Return the listing below unchanged, but without pictures.
►
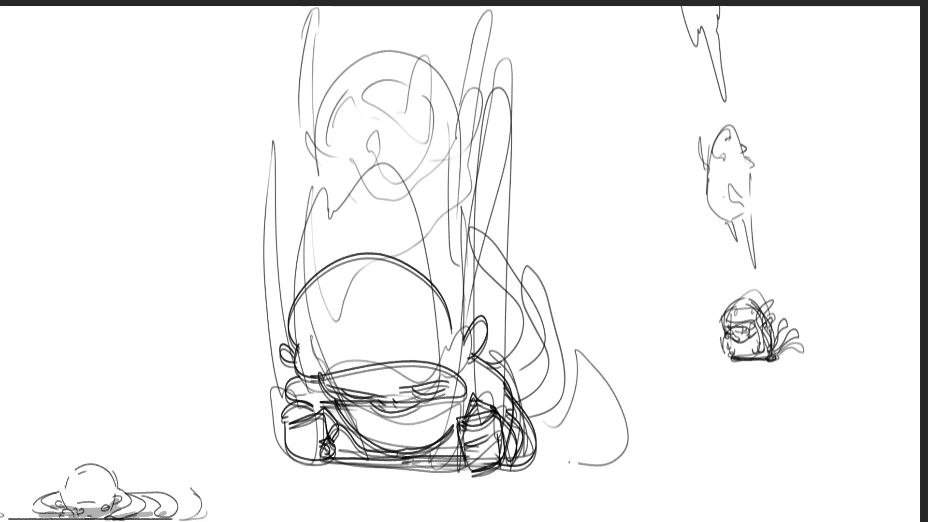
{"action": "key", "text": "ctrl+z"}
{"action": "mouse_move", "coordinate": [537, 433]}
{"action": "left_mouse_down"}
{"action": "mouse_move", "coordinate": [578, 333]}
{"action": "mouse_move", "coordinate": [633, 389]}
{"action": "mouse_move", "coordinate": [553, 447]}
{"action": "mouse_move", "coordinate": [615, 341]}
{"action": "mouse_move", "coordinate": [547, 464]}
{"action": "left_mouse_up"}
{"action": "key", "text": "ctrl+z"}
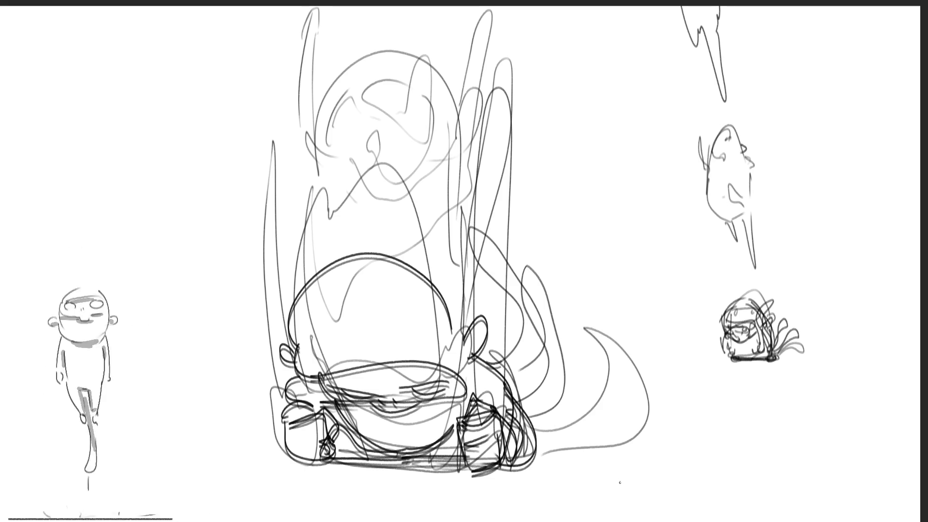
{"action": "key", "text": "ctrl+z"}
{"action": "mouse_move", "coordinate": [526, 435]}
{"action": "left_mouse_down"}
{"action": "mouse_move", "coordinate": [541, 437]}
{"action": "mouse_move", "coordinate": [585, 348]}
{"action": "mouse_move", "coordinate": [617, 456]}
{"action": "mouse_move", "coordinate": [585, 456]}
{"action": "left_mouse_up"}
◄
**REPLY**
{"action": "key", "text": "ctrl+z"}
{"action": "mouse_move", "coordinate": [537, 433]}
{"action": "left_mouse_down"}
{"action": "mouse_move", "coordinate": [578, 333]}
{"action": "mouse_move", "coordinate": [633, 389]}
{"action": "mouse_move", "coordinate": [553, 447]}
{"action": "mouse_move", "coordinate": [615, 341]}
{"action": "mouse_move", "coordinate": [547, 464]}
{"action": "left_mouse_up"}
{"action": "key", "text": "ctrl+z"}
{"action": "key", "text": "ctrl+z"}
{"action": "mouse_move", "coordinate": [526, 435]}
{"action": "left_mouse_down"}
{"action": "mouse_move", "coordinate": [541, 437]}
{"action": "mouse_move", "coordinate": [585, 348]}
{"action": "mouse_move", "coordinate": [617, 456]}
{"action": "mouse_move", "coordinate": [585, 456]}
{"action": "left_mouse_up"}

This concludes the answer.